It’s been a slow year for dealmaking at the Toronto International Film Festival, but one movie that was expected to make waves this year now has a home. “I Tonya,” Craig Gillespie’s tragic-comic portrait of Tonya Harding, sold to new boutique distributor Neon and 30WEST, the new investment outfit launched by Dan Friedkin and former agent Micah Green. The deal is one of the biggest sales to come out of this year’s TIFF. A rep for Neon company confirmed that the company planned to release the film in 2017, putting its key performances, screenplay and director in play for awards season.
The movie entered TIFF with a widely reported $6 million offer from CBS Films already on the table, with some rumors circulating that the company had already closed the sale. The film was previously acquired by Miramax before its completion for the same amount, and CBS reportedly offered that without seeing the film. According to a source with knowledge of the deal, CBS lowered its offer to $2 million after the film’s TIFF premiere, when relative newcomer Neon and 30West outbid it with a $5 million offer. Positive reviews, along with awards buzz for Allison Janney and Margot Robbie, enhanced its clout.
Neon is currently basking in the success of “Ingrid Goes West,” the Aubrey Plaza vehicle that has already grossed $2.7 million in limited release. Like that movie, “I, Tonya” is a dark comedy with a strong female performance — in this case, the notorious rise and fall of figure skater Harding, and the crime-gone-wrong saga surrounding her and her husband’s role in breaking competitor Nancy Kerrigan’s kneecap. The movie unfolds as a mixture of Christopher Guest-style mockumentary and dramatizations. Robbie’s performance as Harding has been praised for its tough, confrontational qualities, but it’s Janney — as Harding’s foul-mouthed, abusive mother — who many believe to be the film’s biggest selling point.
“It’s been a whirlwind couple of days and we’re so thrilled by the overwhelming response ‘I, Tonya’ received since premiering in Toronto,” said sales company LuckyChap Entertainment and Clubhouse Pictures in a statement. “This film means the world to us and we’re really happy to find a distribution partner in Neon, who loves it as much as we do. From the first meeting we had with them, their passion spoke volumes.
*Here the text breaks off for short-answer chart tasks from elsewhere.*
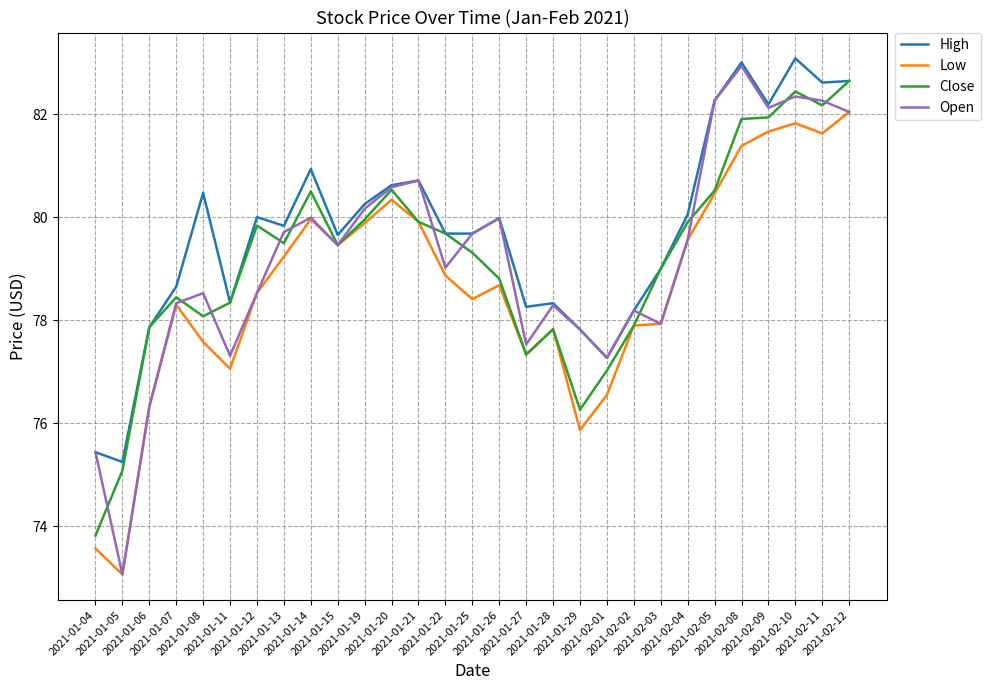

What is the smallest value displayed?

73.1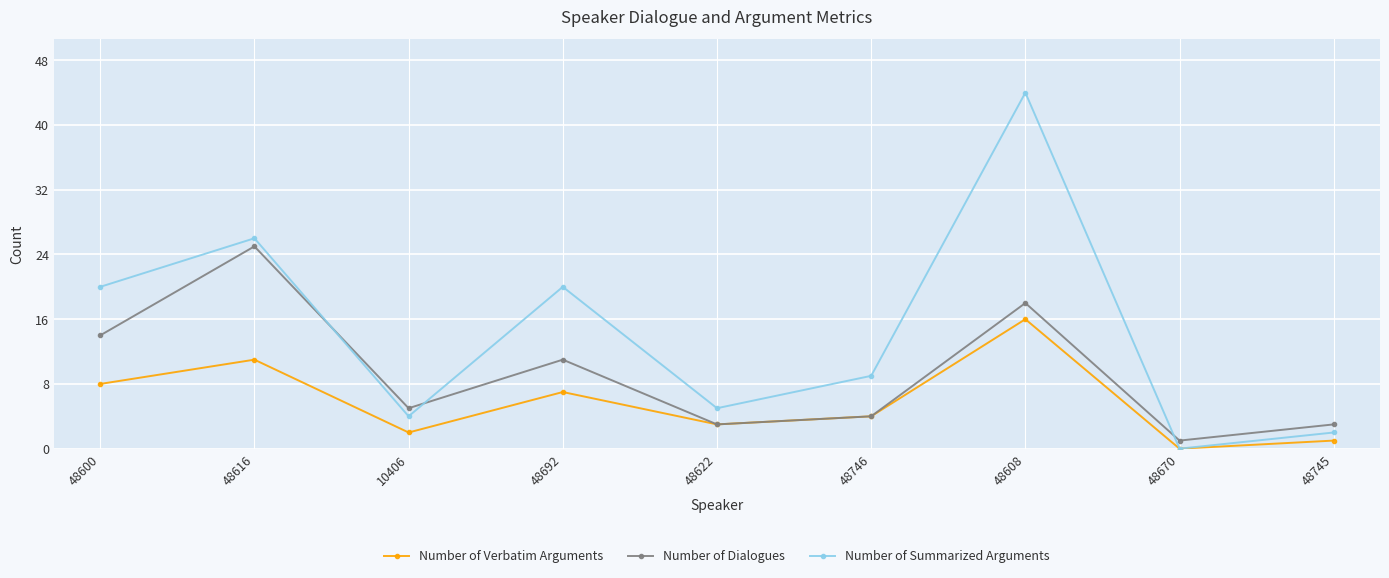

Count the number of categories in the chart.

9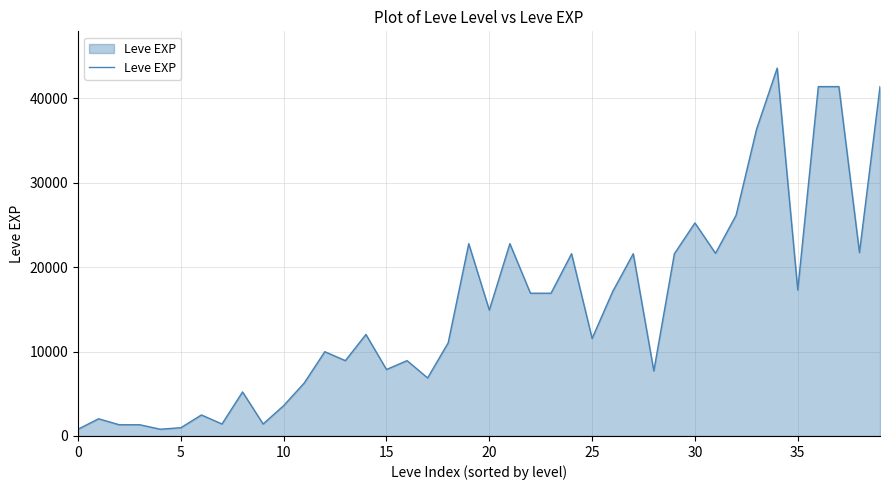

What is the difference between the maximum and minimum values?

42800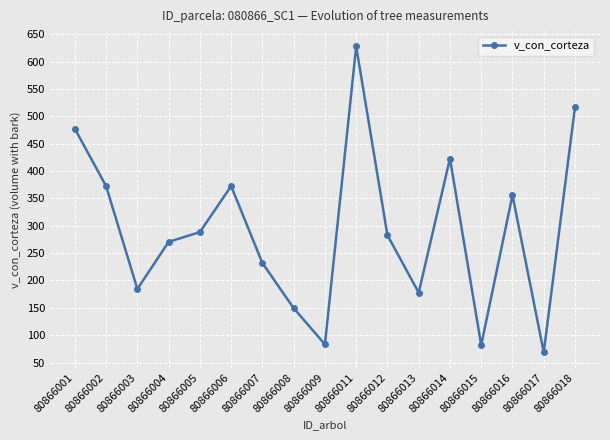

True or false: there are more than 2 points higher than both neighbors.

True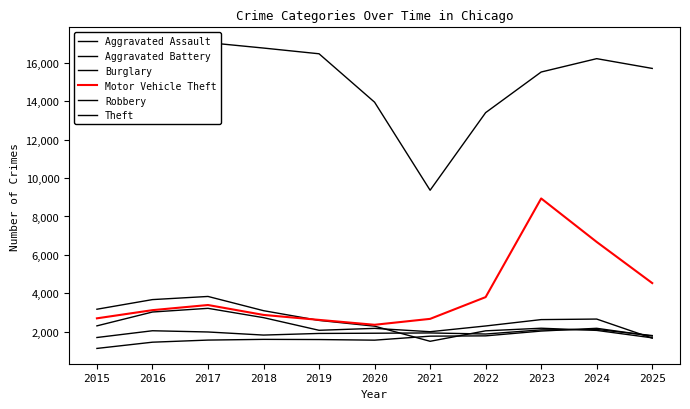

Is the value of Aggravated Battery at 2015 greater than the value of Burglary at 2025?

Yes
They completely captured the essence and tone of our film and embraced the spirit of it through their innovative marketing approach.”
In his B+ review of the film, David Ehrlich wrote that the film was “more than the trashy pop time machine that audiences might expect.”
The movie’s potential also suggests another wave of ‘90s nostalgia at the movies, following up on last year’s double-header of the Oscar-winning documentary “OJ: Made in America” and “The People v O.J. Simpson: American Crime Story.” On one level, “I, Tonya” echoes both films in that it captures roughly the same era through non-fiction materials (archival footage and real-life interviews transcribed for the screenplay) with dramatizations of a definitive moment in American media history.
Some major buyers at TIFF said they weren’t entirely sold on the movie’s ambitious structure or its use of CGI to recreate major skating sequences, but few could deny the strength of its performances or the sheer crowdpleasing potential of watching Harding’s story unfold in her own words. It remains to be seen if the movie can permeate a crowded best actress field that already includes significant momentum for Saoirse Ronan (“Lady Bird”), Gal Gadot (“Wonder Woman”), Frances McDormand (“Three Billboards Outside of Ebbing, Missouri”), Annette Bening (“Film Stars Don’t Die in Liverpool”) and Sally Hawkins (“The Shape of Water”). Janney, however, stands a strong chance of building on the immediate buzz for her performance out of TIFF; she has never been nominated by the Academy before.